If your plant is near an air-conditioner vent in summer or a drafty window in winter, move it to a less turbulent place. Keep an eye on it to see if the yellow leaves spread any further. It's also a good idea to mist tropicals that you're overwintering to increase the humidity.


Houseplants will also develop yellow or splotchy leaves if they are missing out on some key nutrients in the soil. If this is the problem, the plant's top leaves may be the first to go yellow. In other cases, you might notice an unusual pattern to the yellowing. For instance, the veins may remain dark while the tissue between them turns yellow.

This is generally not a problem when you first buy a plant because they are grown and sold in nutrient-rich potting mix (and most of our plants come with a time-release fertilizer added). But, after a while, your plants will use up the food they came with and need an occasional boost of plant food to maintain healthy leaves.

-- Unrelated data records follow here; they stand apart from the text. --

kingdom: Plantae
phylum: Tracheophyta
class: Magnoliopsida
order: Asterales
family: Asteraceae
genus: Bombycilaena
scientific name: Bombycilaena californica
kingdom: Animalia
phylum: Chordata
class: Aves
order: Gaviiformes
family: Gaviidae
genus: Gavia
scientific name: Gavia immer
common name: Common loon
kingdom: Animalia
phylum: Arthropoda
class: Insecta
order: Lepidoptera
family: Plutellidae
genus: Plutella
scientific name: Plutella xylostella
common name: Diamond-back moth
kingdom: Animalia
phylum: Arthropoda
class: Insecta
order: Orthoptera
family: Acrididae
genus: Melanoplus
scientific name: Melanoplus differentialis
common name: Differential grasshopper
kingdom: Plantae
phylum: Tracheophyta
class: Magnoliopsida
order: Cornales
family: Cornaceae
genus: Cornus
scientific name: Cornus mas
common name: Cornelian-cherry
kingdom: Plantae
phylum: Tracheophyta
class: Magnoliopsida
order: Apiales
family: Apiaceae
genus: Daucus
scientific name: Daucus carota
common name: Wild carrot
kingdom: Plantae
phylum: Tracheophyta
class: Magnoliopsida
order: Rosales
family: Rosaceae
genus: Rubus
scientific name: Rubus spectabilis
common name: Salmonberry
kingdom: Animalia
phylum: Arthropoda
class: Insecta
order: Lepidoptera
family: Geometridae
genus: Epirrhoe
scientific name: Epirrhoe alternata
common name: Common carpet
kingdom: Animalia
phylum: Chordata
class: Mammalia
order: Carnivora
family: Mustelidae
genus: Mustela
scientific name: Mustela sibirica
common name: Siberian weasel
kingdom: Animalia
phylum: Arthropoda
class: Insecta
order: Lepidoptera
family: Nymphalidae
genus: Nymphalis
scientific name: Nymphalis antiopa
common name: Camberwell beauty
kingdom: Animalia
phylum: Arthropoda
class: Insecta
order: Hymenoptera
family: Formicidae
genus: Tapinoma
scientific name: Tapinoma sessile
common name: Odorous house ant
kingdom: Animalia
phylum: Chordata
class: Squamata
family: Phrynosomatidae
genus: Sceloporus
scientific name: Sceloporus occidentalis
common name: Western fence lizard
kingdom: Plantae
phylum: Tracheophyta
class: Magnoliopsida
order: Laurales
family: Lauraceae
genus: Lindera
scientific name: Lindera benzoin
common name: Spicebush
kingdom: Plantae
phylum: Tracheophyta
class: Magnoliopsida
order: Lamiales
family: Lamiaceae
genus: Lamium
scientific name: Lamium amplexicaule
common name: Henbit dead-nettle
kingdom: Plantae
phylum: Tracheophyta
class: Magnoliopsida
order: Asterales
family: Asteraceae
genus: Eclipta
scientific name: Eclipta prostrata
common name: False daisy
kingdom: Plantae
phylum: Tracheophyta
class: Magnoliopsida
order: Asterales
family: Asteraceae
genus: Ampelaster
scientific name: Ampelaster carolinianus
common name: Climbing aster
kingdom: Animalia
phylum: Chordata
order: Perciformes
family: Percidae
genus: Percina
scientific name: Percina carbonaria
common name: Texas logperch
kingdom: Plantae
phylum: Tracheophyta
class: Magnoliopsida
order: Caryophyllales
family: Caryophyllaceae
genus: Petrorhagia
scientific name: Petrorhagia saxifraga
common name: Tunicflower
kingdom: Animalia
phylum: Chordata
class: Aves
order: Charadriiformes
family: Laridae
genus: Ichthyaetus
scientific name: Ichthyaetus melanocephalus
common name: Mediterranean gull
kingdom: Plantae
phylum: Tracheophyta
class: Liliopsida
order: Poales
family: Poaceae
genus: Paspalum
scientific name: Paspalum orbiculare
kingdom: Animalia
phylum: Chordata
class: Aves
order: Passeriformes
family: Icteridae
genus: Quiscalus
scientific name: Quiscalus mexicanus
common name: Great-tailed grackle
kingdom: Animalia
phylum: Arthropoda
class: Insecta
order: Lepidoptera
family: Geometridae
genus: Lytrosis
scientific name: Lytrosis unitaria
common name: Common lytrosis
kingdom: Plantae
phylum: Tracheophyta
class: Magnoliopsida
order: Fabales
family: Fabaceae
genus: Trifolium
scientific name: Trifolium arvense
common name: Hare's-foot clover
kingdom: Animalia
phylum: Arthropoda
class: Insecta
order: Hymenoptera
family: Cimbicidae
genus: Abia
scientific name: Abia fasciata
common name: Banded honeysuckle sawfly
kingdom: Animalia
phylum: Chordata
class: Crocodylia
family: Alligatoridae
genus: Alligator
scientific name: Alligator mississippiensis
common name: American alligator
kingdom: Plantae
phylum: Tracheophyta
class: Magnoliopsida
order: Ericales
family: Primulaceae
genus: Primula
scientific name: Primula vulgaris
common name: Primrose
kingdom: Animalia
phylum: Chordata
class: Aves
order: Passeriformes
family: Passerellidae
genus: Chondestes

To keep your plants in top form, offer them a little dilute liquid fertilizer every time you water. 
It's important to try and diagnose the problem properly or you might kill a plant that can otherwise be brought back to health. It can be a good investment to purchase a small soil kit for at-home soil tests. Being able to accurately pinpoint the needs of your plant will greatly help. This will help keep your plants happy and healthy.


Indoor plant pests such as aphids and spider mites can also be the cause of yellow leaves on your houseplants. Both suck plant juices causing leaves to look anemic and faded. Aphids resemble small grains of rice attached to the end of the stems. Spider mites are almost impossible to see with the naked eye, but they create fine-hair like webs on the undersides of your plants’ leaves. Both pests can be controlled with an organic houseplant insecticide. These pests also thrive in dry air so keep the humidity level high around your plants.